Check Point Software Technologies, (
CHKP: chart), Internet security company, reported that Q1 net income dropped 16% to 25 cents a share due to 3% revenue decline. If not for equity based compensation expenses and acquisition related charges, the company would have earned 31 cents a share. The company missed analysts’ expectations for earnings of 31 cents a share.
Arkansas Best, (
ABFS: chart), a transportation holding company, reported Q1 net income dropped 42% to 24 cents a share, from 41 cents a share a year ago. If not for an after-tax accounting charge of 20 cents a share the company would have reported 4 cents a share in Q1. Revenue soared to $450.6 million, a per day rise of 8%, the company added.
B/E Aerospace, (
BEAV: chart), aircraft interior maker, reported that Q1 more than tripled to $13.8 million, or 18 cents a share, from $4.1 million, or 7 cents a share in the year-earlier period. The company raised its 2006 earnings outlook and said it expects earnings of $1.17 a share, vs. earlier guidance of $1.12, adding that stronger-than-expected bookings and robust industry conditions have boosted its confidence for 2007 and 2008. The company beat analyst estimate for earnings of 16 cents a share.
Novartis AG, (
NVS: chart), pharmaceutical company, reported Q1 net income advanced 32% to $1.96 billion on 13% revenue growth. Pharmaceutical sales went up 5% on anti-hypertension medicines Diovan and Lotrel and its Gleevec/Glivec leukemia drug, and at generics unit Sandoz, sales advanced 78% on the acquisition of Hexal and Eon Labs. Analysts were beaten, expecting earnings between $1.51 billion and $1.81 billion. Novartis is set for high single-digit net sales growth excluding the Chiron acquisition for 2006 in local currencies, with a record level of operating and net profit.
8:15AM European averages declined at mid-day.

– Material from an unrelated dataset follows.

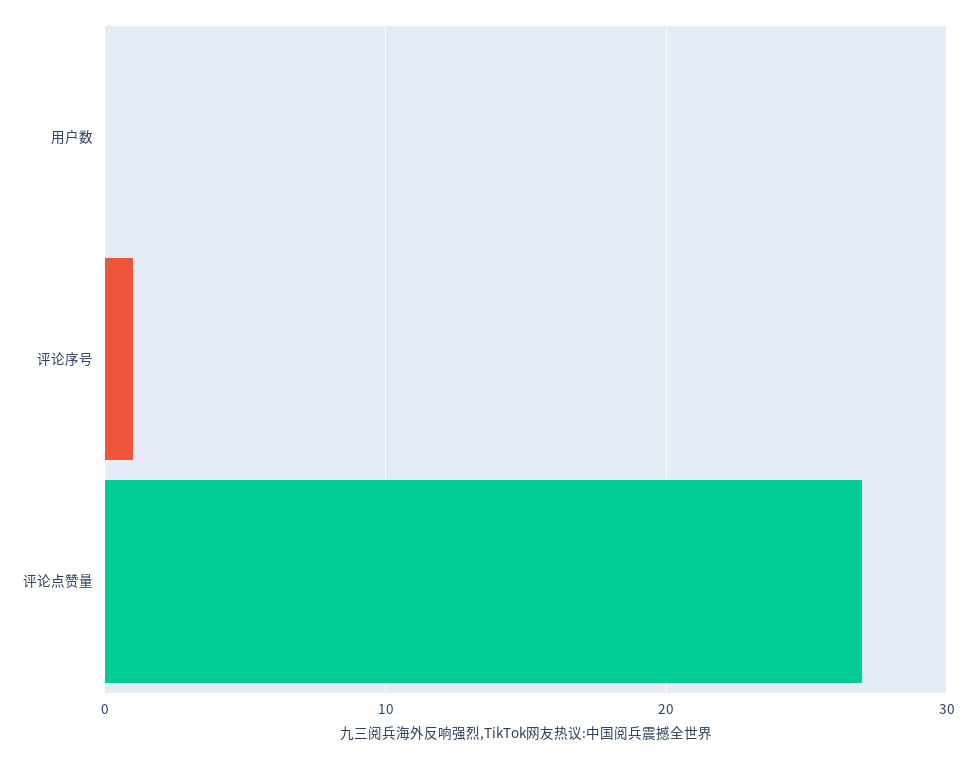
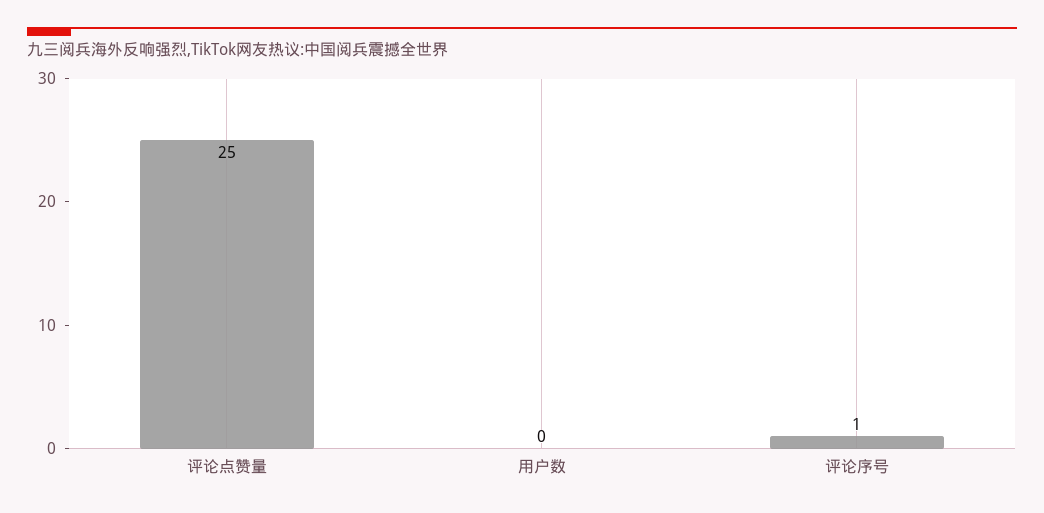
评论点赞量: 27 -> 25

European markets lost ground at mid-day as weaker U.S. dollar put key auto and tech stocks under pressure. Dollar-sensitive shares were leading decliners with automaker DaimlerChrysler and tech company Philips Electronics moving lower. The yen and euro surged after the world’s riches countries urged China to allow further strengthening of the yuan. However, 3.2% rise for Deutsche Telekom helped limit losses. The company gained after private-equity firm Blackstone agreed to make an investment in the telecom. The German DAX 30 dropped 0.2%, the French CAC 40 slipped 0.4%, while London FTSE 100 edged down 0.04%.
7:45AM Asia declined. The Nikkei sharply dropped.
Asian-Pacific benchmarks finished broadly in the negative with the Nikkei leading regional decliners, making the biggest point drop for the year. The Japanese index plunged 2.8% to 16,941.40 as weaker dollar against the yen dragged export-related auto and electronics stocks. Honda Motor slipped 3.7%, Toyota Motor declined 2.8%, Sony dropped 2.8%, and Canon lost 2%. Banking and telecom shares also moved lower. Stocks lost ground as oil and yen surged, following the Washington meeting of the Group of Seven. The financial chiefs of the world’s largest economies issued a statement, expressing the need of greater flexibility in exchange rates. Across the region, South Korea’s Kospi slipped 1.4% after hitting a historic high Friday, Hong Kong’s Hang Seng dropped 1.2%, while Taiwan Weighted Index rose 0.5%, and Australia’s All Ordinaries gained 0.4% on strong mining stocks.